- Kasrawad Location in Madhya Pradesh, India Kasrawad Kasrawad (India)
- Coordinates: 22°08′N 75°36′E﻿ / ﻿22.13°N 75.6°E
- Country: India
- State: Madhya Pradesh
- District: Khargone

Government
- • Type: Nagar Palika Parishad
- • Body: Sachin Yadav (MLA)
- Elevation: 169 m (554 ft)

Population
- • Total: 22,750

Languages
- • Official: nimadi
- Time zone: UTC+5:30 (IST)
- Pincode: 451228
- STD Code: 07285

= Kasrawad =

Kasrawad is a tehsil and nagar panchayat in Khargone district in the Indian state of Madhya Pradesh. Kasrawad Assembly constituency is one of the 230 Vidhan Sabha (Legislative Assembly) constituencies of Madhya Pradesh state in central India.

==Geography==
Kasrawad is located at . It has an average elevation of 169 metres (554 feet) and is 17 km in east from National Highway 3 (Agra to Mumbai) and about 100 km from Indore.The town is 5 km from the northern banks of the holy Narmada River.

==History==
Kasrawad was an important Buddhist centre during the ancient and medieval periods of the Indian history. Some Buddhist remains and stupas at Kasrawad are considered the 'sites of national importance' by the Archaeological Survey of India. The Chalcolithic site of Navdatoli is located 6 kilometers northwest of Kasrawad, on the banks of the Narmada River, opposite Maheshwar.
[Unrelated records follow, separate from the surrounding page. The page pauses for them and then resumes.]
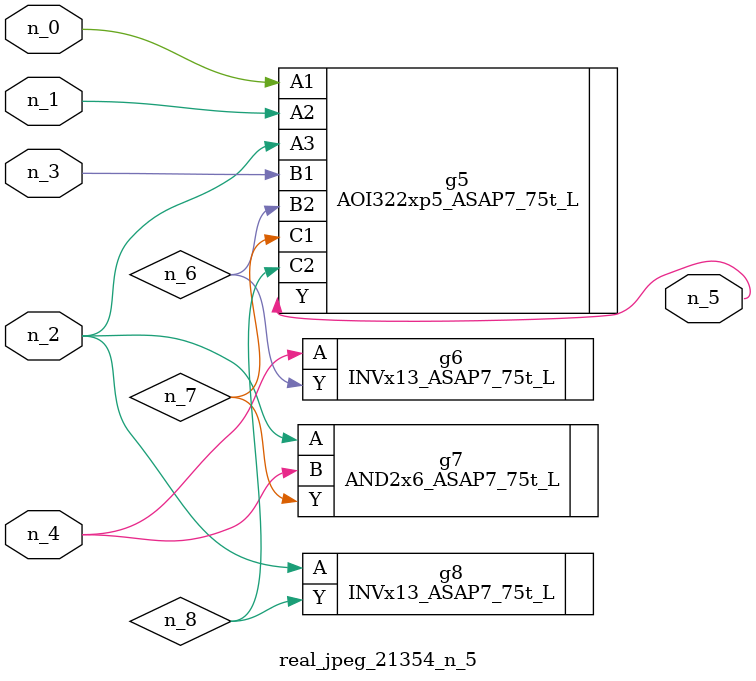
<source format=v>
module real_jpeg_21354_n_5 (n_4, n_0, n_1, n_2, n_3, n_5);

input n_4;
input n_0;
input n_1;
input n_2;
input n_3;

output n_5;

wire n_8;
wire n_6;
wire n_7;

AOI322xp5_ASAP7_75t_L g5 ( 
.A1(n_0),
.A2(n_1),
.A3(n_2),
.B1(n_3),
.B2(n_6),
.C1(n_7),
.C2(n_8),
.Y(n_5)
);

AND2x6_ASAP7_75t_L g7 ( 
.A(n_2),
.B(n_4),
.Y(n_7)
);

INVx13_ASAP7_75t_L g8 ( 
.A(n_2),
.Y(n_8)
);

INVx13_ASAP7_75t_L g6 ( 
.A(n_4),
.Y(n_6)
);


endmodule
</source>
It dates back to the 2nd millennium BCE

A Mughal Sarai Masjid was also present near a pond which is used for doing wudu, this site is close to Buddhist remains.

==Demographics==

At the 2011 India census, Kasrawad had a population of 22,750. Males were 50.91% of the population and females 49.09%. The average literacy rate was 57%, lower than the national average of 59.5%. Male literacy was 66% and female literacy 48%. 16% of the population were under the age of 6 years.